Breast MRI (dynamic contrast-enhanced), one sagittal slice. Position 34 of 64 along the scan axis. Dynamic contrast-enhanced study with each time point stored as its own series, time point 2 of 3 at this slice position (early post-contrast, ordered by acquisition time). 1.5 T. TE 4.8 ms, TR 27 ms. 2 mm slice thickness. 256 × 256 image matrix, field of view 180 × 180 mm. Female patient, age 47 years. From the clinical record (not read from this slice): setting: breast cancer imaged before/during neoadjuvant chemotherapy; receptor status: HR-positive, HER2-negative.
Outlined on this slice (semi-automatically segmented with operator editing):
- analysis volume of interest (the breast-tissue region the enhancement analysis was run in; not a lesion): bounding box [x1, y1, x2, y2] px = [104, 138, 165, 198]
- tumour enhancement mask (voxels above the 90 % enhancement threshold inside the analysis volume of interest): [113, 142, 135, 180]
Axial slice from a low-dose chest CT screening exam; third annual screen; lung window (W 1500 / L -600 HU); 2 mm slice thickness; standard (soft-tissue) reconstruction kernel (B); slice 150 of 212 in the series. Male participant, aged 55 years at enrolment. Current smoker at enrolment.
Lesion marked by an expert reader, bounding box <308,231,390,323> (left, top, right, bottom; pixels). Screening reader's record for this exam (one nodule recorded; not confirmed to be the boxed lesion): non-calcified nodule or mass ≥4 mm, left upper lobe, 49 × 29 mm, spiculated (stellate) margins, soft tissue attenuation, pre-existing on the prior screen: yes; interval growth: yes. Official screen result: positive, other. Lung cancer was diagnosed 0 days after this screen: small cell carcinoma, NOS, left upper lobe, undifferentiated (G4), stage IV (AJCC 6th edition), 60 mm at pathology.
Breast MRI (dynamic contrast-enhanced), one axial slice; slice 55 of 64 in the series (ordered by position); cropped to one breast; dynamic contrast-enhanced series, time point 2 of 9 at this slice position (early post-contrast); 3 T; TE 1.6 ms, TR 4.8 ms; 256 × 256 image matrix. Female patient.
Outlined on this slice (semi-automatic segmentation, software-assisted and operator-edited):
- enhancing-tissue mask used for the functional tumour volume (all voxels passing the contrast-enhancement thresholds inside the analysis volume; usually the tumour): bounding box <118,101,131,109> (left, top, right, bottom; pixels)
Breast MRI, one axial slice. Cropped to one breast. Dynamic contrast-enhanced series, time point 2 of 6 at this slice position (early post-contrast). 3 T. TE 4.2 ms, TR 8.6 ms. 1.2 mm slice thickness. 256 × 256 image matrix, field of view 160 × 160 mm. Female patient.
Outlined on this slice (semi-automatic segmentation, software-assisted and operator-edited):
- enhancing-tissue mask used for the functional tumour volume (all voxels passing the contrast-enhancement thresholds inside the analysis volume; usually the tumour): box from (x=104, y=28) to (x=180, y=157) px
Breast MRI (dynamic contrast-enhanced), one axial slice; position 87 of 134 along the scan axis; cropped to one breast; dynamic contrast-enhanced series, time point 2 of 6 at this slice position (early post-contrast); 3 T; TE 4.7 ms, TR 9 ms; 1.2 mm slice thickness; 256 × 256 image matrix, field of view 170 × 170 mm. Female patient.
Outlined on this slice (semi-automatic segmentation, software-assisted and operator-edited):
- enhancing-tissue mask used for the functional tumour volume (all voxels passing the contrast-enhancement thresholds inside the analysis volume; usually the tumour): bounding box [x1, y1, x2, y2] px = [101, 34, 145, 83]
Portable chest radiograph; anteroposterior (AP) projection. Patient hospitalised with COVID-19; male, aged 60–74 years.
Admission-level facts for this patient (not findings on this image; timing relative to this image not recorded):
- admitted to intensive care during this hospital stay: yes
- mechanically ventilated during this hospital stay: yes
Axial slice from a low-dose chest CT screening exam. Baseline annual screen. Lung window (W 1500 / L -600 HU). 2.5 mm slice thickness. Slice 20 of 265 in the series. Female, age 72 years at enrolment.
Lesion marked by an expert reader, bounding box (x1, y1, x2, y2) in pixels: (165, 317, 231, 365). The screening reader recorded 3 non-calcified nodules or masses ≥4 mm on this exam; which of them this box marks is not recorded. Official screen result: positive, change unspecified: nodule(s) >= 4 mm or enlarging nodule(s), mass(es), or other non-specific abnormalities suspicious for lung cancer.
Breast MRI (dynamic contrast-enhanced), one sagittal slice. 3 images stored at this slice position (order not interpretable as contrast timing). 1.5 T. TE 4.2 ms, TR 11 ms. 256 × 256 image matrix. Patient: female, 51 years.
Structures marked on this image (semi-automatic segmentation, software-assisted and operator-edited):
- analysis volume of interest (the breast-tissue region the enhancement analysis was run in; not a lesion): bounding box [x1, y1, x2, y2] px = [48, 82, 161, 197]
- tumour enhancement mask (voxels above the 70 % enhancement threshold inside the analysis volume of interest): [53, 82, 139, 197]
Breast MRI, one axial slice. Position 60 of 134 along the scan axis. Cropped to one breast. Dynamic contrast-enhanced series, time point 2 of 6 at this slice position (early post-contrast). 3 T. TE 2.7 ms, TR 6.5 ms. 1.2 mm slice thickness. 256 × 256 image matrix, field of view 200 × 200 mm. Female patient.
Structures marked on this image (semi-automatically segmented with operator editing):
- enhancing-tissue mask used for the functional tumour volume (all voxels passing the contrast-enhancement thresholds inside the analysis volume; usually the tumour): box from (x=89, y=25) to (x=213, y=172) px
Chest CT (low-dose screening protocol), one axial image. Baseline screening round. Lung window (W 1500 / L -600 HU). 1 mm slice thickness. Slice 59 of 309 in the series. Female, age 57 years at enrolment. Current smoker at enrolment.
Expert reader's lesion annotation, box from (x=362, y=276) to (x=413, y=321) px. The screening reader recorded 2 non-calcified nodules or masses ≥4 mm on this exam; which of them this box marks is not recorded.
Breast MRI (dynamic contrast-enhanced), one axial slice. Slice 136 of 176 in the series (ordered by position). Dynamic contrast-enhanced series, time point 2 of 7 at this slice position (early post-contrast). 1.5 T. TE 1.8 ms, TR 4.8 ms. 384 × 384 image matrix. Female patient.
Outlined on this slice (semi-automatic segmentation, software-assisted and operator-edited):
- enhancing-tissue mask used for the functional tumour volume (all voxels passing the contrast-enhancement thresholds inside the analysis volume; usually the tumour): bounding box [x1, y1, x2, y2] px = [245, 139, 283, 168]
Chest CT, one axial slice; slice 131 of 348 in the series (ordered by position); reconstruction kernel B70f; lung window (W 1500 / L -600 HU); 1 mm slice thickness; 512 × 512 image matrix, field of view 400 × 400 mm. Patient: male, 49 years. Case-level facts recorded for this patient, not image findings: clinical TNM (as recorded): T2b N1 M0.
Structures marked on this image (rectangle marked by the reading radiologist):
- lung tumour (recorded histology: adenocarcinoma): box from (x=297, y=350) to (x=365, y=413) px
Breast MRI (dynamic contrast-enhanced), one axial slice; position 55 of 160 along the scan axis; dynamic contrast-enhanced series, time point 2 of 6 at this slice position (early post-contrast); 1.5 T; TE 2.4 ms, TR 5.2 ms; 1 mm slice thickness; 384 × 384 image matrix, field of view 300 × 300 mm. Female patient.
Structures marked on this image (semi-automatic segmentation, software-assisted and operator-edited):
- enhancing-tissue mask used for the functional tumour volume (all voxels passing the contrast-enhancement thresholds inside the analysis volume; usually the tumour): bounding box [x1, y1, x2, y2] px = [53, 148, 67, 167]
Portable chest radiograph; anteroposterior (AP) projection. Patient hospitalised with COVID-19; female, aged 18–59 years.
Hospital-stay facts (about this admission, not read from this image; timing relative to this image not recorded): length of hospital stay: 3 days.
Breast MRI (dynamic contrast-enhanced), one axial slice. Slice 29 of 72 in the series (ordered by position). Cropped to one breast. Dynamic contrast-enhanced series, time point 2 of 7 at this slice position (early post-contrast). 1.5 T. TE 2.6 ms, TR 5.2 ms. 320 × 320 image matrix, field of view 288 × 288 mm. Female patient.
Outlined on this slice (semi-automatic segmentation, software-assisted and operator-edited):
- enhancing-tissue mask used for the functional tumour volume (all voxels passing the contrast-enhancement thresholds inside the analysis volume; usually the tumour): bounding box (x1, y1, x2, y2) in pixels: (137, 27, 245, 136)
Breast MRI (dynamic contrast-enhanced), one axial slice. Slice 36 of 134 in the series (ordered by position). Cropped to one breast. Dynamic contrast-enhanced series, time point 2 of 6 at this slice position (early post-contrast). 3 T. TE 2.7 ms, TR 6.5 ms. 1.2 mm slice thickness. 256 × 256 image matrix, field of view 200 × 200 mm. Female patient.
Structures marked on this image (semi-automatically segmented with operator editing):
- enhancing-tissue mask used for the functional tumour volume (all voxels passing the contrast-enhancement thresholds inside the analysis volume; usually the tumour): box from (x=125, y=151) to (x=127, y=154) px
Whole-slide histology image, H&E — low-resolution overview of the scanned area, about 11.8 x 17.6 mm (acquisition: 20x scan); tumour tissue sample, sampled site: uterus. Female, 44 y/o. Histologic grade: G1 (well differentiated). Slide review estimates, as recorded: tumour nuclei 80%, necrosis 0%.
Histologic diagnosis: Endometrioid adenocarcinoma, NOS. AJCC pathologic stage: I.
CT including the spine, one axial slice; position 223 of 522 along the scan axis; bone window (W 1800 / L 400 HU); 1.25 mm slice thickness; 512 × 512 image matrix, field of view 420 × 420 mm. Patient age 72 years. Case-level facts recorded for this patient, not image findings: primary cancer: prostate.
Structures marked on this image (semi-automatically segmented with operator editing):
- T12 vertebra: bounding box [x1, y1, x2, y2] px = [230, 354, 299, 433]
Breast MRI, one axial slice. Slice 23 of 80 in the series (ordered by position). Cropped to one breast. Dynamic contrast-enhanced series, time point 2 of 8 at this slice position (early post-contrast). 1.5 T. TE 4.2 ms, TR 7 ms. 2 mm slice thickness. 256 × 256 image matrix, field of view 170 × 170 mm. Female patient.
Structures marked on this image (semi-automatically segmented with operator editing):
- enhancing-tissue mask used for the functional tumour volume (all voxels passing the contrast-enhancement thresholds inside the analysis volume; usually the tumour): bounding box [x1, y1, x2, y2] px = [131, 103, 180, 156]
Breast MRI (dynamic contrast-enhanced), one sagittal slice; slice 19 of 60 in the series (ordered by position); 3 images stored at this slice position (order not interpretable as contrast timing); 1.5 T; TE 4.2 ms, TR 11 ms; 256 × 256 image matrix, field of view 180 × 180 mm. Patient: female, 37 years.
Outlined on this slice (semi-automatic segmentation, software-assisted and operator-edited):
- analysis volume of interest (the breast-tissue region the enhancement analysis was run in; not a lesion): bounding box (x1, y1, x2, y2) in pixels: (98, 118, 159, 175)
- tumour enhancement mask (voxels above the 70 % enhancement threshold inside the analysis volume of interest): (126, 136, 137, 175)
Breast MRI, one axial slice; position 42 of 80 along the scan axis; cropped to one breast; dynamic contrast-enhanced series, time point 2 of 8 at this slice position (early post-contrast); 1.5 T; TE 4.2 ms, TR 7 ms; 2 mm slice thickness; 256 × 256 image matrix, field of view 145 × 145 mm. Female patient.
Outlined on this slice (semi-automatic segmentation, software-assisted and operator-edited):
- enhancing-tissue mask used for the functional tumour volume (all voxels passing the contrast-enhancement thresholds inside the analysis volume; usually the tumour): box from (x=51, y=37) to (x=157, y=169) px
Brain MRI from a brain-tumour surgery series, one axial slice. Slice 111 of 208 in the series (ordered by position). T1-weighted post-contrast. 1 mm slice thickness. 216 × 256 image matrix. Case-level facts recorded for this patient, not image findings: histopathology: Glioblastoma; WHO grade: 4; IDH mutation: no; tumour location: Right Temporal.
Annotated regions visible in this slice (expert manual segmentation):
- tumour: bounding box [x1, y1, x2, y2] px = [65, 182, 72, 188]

——

_Directions for this task:_
Repeat each line of the data above, exactly as it appears, from the first through the line that contains "Axial slice from a low-dose chest CT screening exam;".

_Result for this task:_
Breast MRI (dynamic contrast-enhanced), one sagittal slice. Position 34 of 64 along the scan axis. Dynamic contrast-enhanced study with each time point stored as its own series, time point 2 of 3 at this slice position (early post-contrast, ordered by acquisition time). 1.5 T. TE 4.8 ms, TR 27 ms. 2 mm slice thickness. 256 × 256 image matrix, field of view 180 × 180 mm. Female patient, age 47 years. From the clinical record (not read from this slice): setting: breast cancer imaged before/during neoadjuvant chemotherapy; receptor status: HR-positive, HER2-negative.
Outlined on this slice (semi-automatically segmented with operator editing):
- analysis volume of interest (the breast-tissue region the enhancement analysis was run in; not a lesion): bounding box [x1, y1, x2, y2] px = [104, 138, 165, 198]
- tumour enhancement mask (voxels above the 90 % enhancement threshold inside the analysis volume of interest): [113, 142, 135, 180]
Axial slice from a low-dose chest CT screening exam; third annual screen; lung window (W 1500 / L -600 HU); 2 mm slice thickness; standard (soft-tissue) reconstruction kernel (B); slice 150 of 212 in the series. Male participant, aged 55 years at enrolment. Current smoker at enrolment.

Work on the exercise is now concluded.